+++ Page extract +++
Sequence-Structure Comparison¶
The part shows how to compare sequence conservation properties with structural mobility obtained from Gaussian network model (GNM) calculations.
In [1]: from prody import *
In [2]: from matplotlib.pylab import *
In [3]: ion() # turn interactive mode on
Entropy Calculation¶
First, we retrieve MSA for protein for protein family PF00074:
In [4]: fetchPfamMSA('PF00074')
Out[4]: 'PF00074_full.sth'
We parse the MSA file:
In [5]: msa = parseMSA('PF00074_full.sth')
Then, we refine it using refineMSA()
based on the sequence of
RNAS1_BOVIN:
In [6]: msa_refine = refineMSA(msa, label='RNAS1_BOVIN', seqid=0.98)
We calculate the entropy for the refined MSA:
In [7]: entropy = calcShannonEntropy(msa_refine)
Mobility Calculation¶
Next, we obtain residue fluctuations or mobility for protein member of the above family. We will use chain B of 2W5I.
In [8]: pdb = parsePDB('2W5I', chain='B')
We can use the function alignSequenceToMSA()
+++
(Task brief)
In the sequence-structure comparison tutorial, which chain of which PDB entry is used for the mobility calculation? Please set aside the material; none of it is needed.
+++ Provided records +++
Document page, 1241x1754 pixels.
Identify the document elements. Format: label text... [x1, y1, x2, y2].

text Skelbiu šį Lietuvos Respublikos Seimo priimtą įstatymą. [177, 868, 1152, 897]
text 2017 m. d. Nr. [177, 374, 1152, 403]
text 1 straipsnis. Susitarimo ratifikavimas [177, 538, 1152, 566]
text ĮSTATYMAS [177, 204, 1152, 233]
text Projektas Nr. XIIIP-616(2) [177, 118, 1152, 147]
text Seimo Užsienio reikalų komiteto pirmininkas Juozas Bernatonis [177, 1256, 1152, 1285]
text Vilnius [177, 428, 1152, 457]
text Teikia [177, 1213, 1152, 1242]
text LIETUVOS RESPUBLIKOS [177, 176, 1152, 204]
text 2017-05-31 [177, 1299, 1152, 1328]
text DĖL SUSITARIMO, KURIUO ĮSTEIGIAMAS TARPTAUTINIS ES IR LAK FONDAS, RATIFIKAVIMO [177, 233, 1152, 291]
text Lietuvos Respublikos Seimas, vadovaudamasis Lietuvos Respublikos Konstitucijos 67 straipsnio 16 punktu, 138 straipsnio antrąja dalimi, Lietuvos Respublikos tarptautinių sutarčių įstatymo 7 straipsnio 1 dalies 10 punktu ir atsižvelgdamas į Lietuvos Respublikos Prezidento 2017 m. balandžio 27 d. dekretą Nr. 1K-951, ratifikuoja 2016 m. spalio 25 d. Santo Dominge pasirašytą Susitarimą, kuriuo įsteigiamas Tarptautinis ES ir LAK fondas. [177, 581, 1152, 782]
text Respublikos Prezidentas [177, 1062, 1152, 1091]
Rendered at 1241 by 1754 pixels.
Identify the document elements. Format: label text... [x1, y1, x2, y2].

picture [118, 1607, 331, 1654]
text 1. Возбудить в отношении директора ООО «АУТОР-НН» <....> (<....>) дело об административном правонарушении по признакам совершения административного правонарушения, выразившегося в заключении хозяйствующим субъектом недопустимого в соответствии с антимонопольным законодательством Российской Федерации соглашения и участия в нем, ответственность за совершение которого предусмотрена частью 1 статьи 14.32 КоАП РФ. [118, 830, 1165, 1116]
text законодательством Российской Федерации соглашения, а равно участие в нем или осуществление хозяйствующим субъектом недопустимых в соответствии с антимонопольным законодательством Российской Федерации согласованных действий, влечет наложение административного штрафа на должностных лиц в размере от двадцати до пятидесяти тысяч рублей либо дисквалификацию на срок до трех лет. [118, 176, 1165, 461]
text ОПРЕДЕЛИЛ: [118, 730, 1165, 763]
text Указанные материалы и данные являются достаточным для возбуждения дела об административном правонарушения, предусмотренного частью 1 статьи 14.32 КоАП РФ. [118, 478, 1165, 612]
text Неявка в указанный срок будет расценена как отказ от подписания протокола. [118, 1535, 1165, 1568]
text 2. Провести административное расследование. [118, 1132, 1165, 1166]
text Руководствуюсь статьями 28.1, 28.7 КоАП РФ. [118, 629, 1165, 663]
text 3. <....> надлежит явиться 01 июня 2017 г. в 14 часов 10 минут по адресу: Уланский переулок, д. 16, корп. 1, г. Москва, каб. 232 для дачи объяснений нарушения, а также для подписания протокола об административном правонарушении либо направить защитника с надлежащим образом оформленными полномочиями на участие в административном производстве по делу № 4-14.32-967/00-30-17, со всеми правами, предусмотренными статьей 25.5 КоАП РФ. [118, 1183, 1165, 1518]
+++
(Response)
Chain B of 2W5I.